Sin embargo, el exilio no es nada nuevo en la historia de la humanidad: Moisés y José eran exiliados, al igual que Lot y su mujer -ese símbolo de la fidelidad a sí mismo llevada al límite de la obstinación-; veinte años duró el exilio de Ulises; Edipo se autoexilió y, al arrancarse los ojos se condenó a ser, al mismo tiempo, un exiliado en el interior; Ovidio fue el primer poeta expulsado de su país, el primer caso de la violación de la libertad de creación poética y lo siguió, entre muchos otros, Dante; algo parecido sucedió a Goya por su pintura. El exilio del siglo XX se ha convertido en una de las manifestaciones fundamentales de la crisis de la civilización europea.
Los escritores de expresión inglesa generaron una importante ola de exilio voluntario (James Joyce decía que el exilio es una de las armas del escritor), aunque para muchos intelectuales y artistas no fue necesario emigrar porque se exiliaron en su interior (Kafka) o en el interior de su obra (Proust, Shostakovich, Giacometti). También las ciudades bilingües o multilingües (Praga, Trieste, Barcelona) crearon en sus escritores una sensación de identidad incierta y de desarraigo (Juan Goytisolo apunta: “catalanes en Madrid y castellanos en Barcelona, nuestra ubicación es ambigua y contradictoria, amenazada de ostracismo por ambos lados”).
Como Ulises, que conservó su personalidad resistiéndose a las tentaciones que durante su largo viaje le enviaron los dioses, los exiliados del siglo XX huyeron de las dictaduras y regímenes totalitarios para mantener su identidad y desarrollarla en la libertad. Y el exilio es largo; el exilio no tiene final: un exiliado sigue siéndolo aunque regrese a su patria, como fue el caso de muchos escritores, entre ellos el de Thomas Mann, rechazado a su regreso por sus compatriotas. Y me pregunto si la gran pléyade de escritores europeos exiliados hubiera llegado a ser lo que era sin la experiencia del exilio, emigración, desarraigo.
Para un refugiado uno de los problemas más graves es el de verse enfrentado a diario con una lengua que no es la suya; esa cuestión se agrava en el caso de un literato. La lengua ¿es o no una seña de identidad? Cada caso es distinto. Nabokov, al igual que Joseph Conrad, Tahar Ben Jalloun o Cioran son escritores que optaron por el difícil camino de cambiar de lengua de expresión. Tristan Tzara, Panaït Istrati, Samuel Beckett, Eugène Ionesco y, más recientemente Jonathan Littell han ennoblecido las letras francesas; Libuse Moníková y Emine Sevgi Özdamar, las alemanas; Nabokov y Conrad, las inglesas. Hay muchos escritores, de antes y de ahora, que han enriquecido las letras del país de su exilio y al mismo tiempo han hecho una gran aportación a la literatura de su origen.

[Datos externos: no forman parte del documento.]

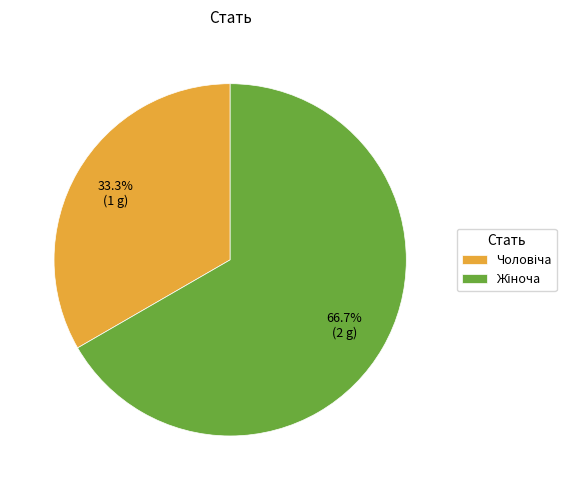

How many segments does this pie chart have?

2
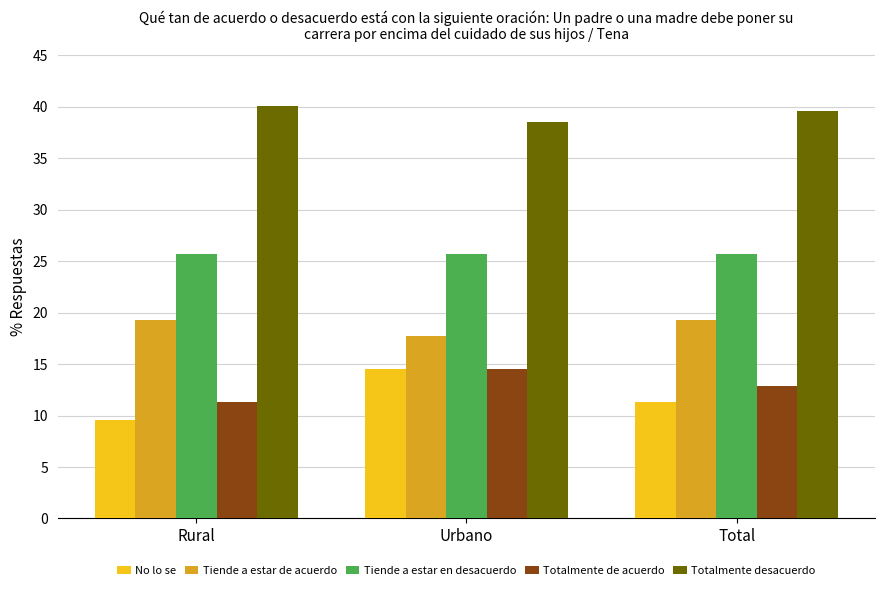

Rank the categories by Totalmente desacuerdo value from highest to lowest.

Rural, Total, Urbano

La dificultad para un escritor en el exilio no es únicamente lingüística. El problema de la pérdida de toda una cultura que le resulta familiar, de los puntos de referencia, es algo inmensamente difícil de superar. Algunos escritores prefirieron soportar las persecuciones a las que les exponía la dictadura de su país antes de perder todo su universo, sin el cual su obra no tendría sentido, y antes de perder la inspiración que ese universo familiar les proporcionaba. Sin embargo, para otro creador esa pérdida de referentes puede resultar como un estímulo para crear universos nuevos, no basados en absoluto en el mundo familiar. De esta manera, en el extranjero y en una lengua que no era suya, Beckett inventó la estética que caracteriza su obra, esos no lugares en medio de la basura o tras una catástrofe nuclear.
El exilio es una experiencia tan sacudidora que no puede sino transformar al exiliado y, como toda vivencia trastornadora, determina la personalidad y la trayectoria posterior al cataclismo. Dostoievski, en su exilio en Siberia, descubrió su filosofía más profunda. Fue precisamente el exilio lo que le proporcionó el impulso definitivo en la formación de su personalidad, su pensamiento y su sistema de valores, y lo que determinó la temática y las ideas de su obra posterior.
Un exiliado en el país de adopción tiene dos opciones: integrarse y aflojar el lazo que lo une a su cultura de origen o no integrarse y privilegiar la conservación de ésta. Los que no se integran forman comunidades, a veces lo suficientemente grandes para poder considerarse enclaves: éste es el caso, por ejemplo, de los rusos en los Estados Unidos o los cubanos en Miami. Los que pertenecen a estas comunidades, lejos de aprender el idioma del país donde viven, organizan su existencia en torno a su lengua materna y su cultura propia, de una manera parecida a como harían si viviesen en su país de origen.
Los que optan por la integración eligen el camino difícil. Sí, difícil, porque un refugiado no acaba nunca de integrarse del todo, y por tanto no llega nunca a sentir la cultura del país de adopción como suya ni a comprender plenamente el carácter y las costumbres de los nativos de ese país. Además, los malentendidos –lingüísticos, culturales e históricos- suelen ser, para muchos exiliados, cotidianos. Las incomprensiones son tan frecuentes que el extranjero, más susceptible que uno que no lo es, acaba sintiéndose herido, menospreciado, patético, ridículo.
La experiencia más impactante de mi vida de inmigrante es la incomprensión. Durante mucho tiempo, en Occidente, costaba entender que una persona del Este emigrara en búsqueda de la libertad, porque existía la idea fija de que aquellos países gozaban de más justicia social que otros.
Lejos de las grandes ideologías, el exiliado suele topar a diario también con incomprensiones pequeñas, casi microscópicas, difíciles de detectar, identificar, describir, llamar por su nombre. En su libro Traité des courtes merveilles, Vaclav Jamek describe entre otras cosascómo su ironía, su irrisión y su negativismo, tan propios de los intelectuales checos y que él creía universales, ahuyentaban de él a los estudiantes parisinos que tenían proyectos académicos y profesionales y no querían exponerlos a un semejante olor a fracaso.
No hay retorno del exilio. Durante la ausencia del exiliado, la vida y las circunstancias han cambiado tanto en su país de origen, y su lengua materna ha sufrido una metamorfosis tan grande que el exiliado que regresa a su patria no la reconoce como su casa. Por otro lado, el exiliado también ha cambiado. Durante su estancia en el país de adopción ha adquirido nuevos puntos de referencia y un nuevo sistema de valores. Tras haber hecho grandes esfuerzos para comprender y adoptar una nueva cultura, un nuevo contexto y una nueva orientación, la escala de valores de su país de origen le resulta rara y obsoleta. Y a los ojos de los habitantes del país de origen el exiliado ya no es alguien como ellos, familiar, con el mismo código de comportamiento, sino alguien diferente de ellos, alguien distante y forastero. En el país de origen el exiliado resulta ser el otro: el desconocido, el extraño, el extranjero. Como también lo es en su país de acogida. El exiliado nunca más pertenece a ningún lugar concreto. Su identidad está en el desarraigo.